I’m happy to say that it’s now unusual for Savannah to avoid eye contact and silently scowl when I attempt to speak to her after school. But yesterday she reverted to that posture. After several fruitless attempts to find out what was causing her sourness, I told her to let me know when she wanted to talk about what was bothering her. Apparently, that was the finesse she was waiting for.
Savannah muttered that her class had earned a party, and her teacher had asked the kids what sort of party they wanted to have. “The rest of the kids didn’t like my idea,” she said. “They thought it was dumb.”
“Oh, I’m sorry,” I told her. “That has happened to me before too—I offered what I thought was a good idea, and nobody liked it. It’s rough when you feel like no one likes the things that you like. . . . What was your idea, anyway?”
Savannah hesitated for a moment and then said, “A reading party.”
It didn’t take much creativity on my part to imagine what kind of response Savannah’s suggestion must have elicited from her fellow third-graders. It’s a bummer when nobody else seems to appreciate your preferred activity. I have a similar problem: I happen to enjoy working—for reals. I like all sorts of work: mental, physical, outdoors, indoors, in the morning, in the evening, when tired, when not tired. When I have the chance to listen to music, I listen to NPR or a podcast. When I have leisure time, I read the Economist. I am boring as all getout, I tell you!
I’m the kind of vacationer who would rather be sweating away in dusty ruins or hiking mountains than baking on the beach or losing my lunch on a rollercoaster or trudging around Disneyland. I love work so much that I make my husband look bad—I beat him to the lawn mowing every week, I fix plumbing problems before he knows we have them, and I prune the trees in full sight of our male neighbors. It’s shameful . . . especially when I’m roundly pregnant.
I have all the negative characteristics of someone who likes work too much: I’m bad at throwing parties, I’m bad at visiting friends out of the blue, no one invites me to girls’ nights out unless they don’t know me well, I don’t paint my toenails, and I’m bad at attending sporting events (I almost prematurely ended my dating relationship with Joey years ago when I told him I’d rather have thumb screws than go to a football game with him—luckily, he thought I was kidding).
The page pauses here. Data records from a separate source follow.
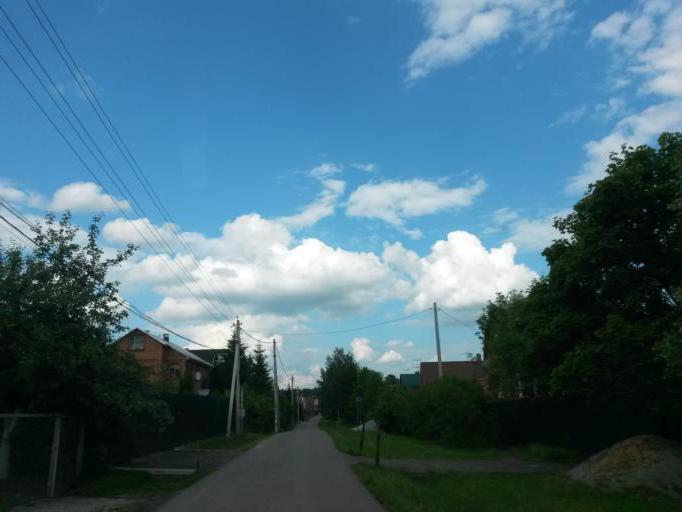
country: RU
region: Moskovskaya
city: Lyubuchany
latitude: 55.2666
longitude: 37.5600
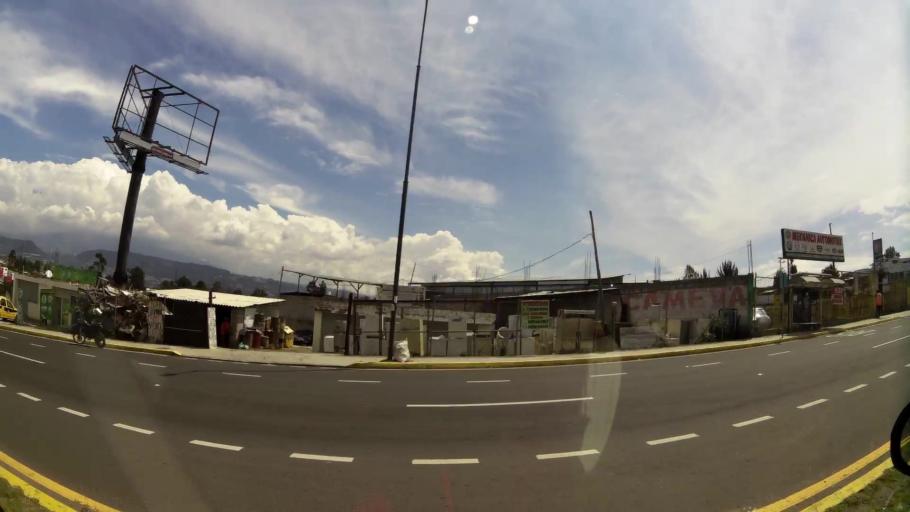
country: EC
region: Pichincha
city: Quito
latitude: -0.2065
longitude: -78.3806
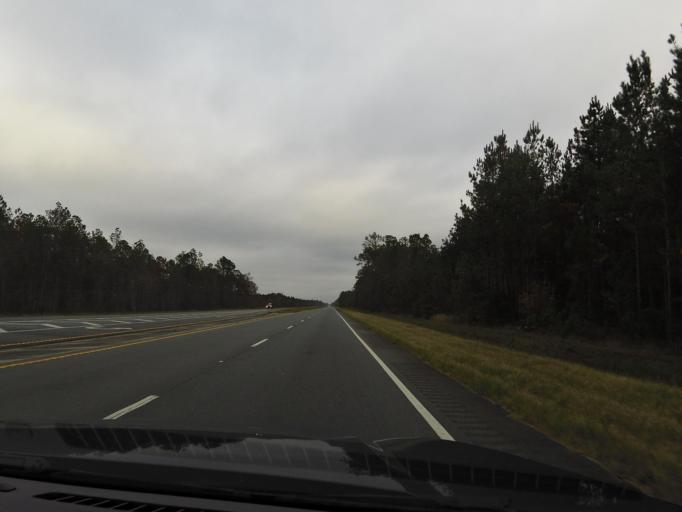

The thing Savannah has got to learn is to embrace her weirdness. Then she’ll be wise enough to seek out complementary company—people like my husband, who’s content to let me be who I am and who encourages me to balance my weirdness with a smidgen of normalcy. For example, Joey encourages me kindly to be sociable, to get to bed on time, to pause to recognize the good in people who “unwind” by watching TV, and to notice when my little girl has had a bad day and needs some empathy. I’m not always great at these normal-people types of things, but I think I’m getting a little better at them all the time. And speaking of time, it’s late as I write this, and I need to get to bed or Joey will think I’m not on task.